━━━ MATERIALS PROVIDED ━━━

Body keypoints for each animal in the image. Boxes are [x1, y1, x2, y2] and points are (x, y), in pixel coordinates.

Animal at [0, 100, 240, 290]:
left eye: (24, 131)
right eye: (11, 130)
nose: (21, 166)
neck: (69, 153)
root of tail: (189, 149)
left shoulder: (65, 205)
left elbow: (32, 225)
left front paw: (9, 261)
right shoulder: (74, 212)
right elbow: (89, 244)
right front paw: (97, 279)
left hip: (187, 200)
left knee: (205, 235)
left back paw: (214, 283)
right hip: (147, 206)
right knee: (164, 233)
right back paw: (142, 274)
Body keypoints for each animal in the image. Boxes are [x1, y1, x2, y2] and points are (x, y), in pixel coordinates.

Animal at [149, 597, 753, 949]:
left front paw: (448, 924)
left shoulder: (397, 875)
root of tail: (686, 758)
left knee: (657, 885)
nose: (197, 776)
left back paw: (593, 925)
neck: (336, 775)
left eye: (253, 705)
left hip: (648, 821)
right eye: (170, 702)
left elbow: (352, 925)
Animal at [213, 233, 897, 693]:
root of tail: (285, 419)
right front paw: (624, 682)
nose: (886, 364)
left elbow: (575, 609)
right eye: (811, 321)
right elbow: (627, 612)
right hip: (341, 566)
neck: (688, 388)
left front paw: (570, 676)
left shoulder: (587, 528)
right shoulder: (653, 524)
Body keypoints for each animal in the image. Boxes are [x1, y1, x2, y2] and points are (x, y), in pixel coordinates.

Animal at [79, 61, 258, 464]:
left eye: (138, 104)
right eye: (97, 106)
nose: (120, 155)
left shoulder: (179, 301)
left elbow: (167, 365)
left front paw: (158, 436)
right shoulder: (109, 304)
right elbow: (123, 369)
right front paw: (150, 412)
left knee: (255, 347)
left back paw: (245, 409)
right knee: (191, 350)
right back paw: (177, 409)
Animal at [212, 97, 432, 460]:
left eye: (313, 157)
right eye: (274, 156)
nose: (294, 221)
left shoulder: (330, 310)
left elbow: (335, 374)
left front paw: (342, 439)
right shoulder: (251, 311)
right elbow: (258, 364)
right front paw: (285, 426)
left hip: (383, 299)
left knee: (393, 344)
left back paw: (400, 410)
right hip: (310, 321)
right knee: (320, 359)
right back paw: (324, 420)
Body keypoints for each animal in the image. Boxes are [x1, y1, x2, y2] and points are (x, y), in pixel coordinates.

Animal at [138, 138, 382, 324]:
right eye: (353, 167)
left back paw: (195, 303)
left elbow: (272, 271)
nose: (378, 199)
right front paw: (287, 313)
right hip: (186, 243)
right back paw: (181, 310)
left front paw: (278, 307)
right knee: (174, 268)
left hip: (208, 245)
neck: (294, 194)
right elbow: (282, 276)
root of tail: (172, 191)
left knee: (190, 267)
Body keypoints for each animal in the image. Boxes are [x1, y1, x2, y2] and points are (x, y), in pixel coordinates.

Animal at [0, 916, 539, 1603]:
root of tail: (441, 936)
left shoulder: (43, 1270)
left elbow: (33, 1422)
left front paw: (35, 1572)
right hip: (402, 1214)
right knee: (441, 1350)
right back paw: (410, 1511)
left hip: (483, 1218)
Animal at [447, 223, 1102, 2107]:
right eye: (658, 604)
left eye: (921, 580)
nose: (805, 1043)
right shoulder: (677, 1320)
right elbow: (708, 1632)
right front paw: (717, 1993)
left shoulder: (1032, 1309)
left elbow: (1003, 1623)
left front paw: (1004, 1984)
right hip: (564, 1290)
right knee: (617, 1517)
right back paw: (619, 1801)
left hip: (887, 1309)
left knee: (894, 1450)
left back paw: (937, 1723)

━━━

● EXERCISE DIRECTIONS
Filter the records for lines containing the word "knee" and copy each one.

● SOLUTION FOR THIS PROBLEM
left knee: (205, 235)
right knee: (164, 233)
left knee: (657, 885)
left knee: (255, 347)
right knee: (191, 350)
left knee: (393, 344)
right knee: (320, 359)
right knee: (174, 268)
left knee: (190, 267)
right knee: (441, 1350)
right knee: (617, 1517)
left knee: (894, 1450)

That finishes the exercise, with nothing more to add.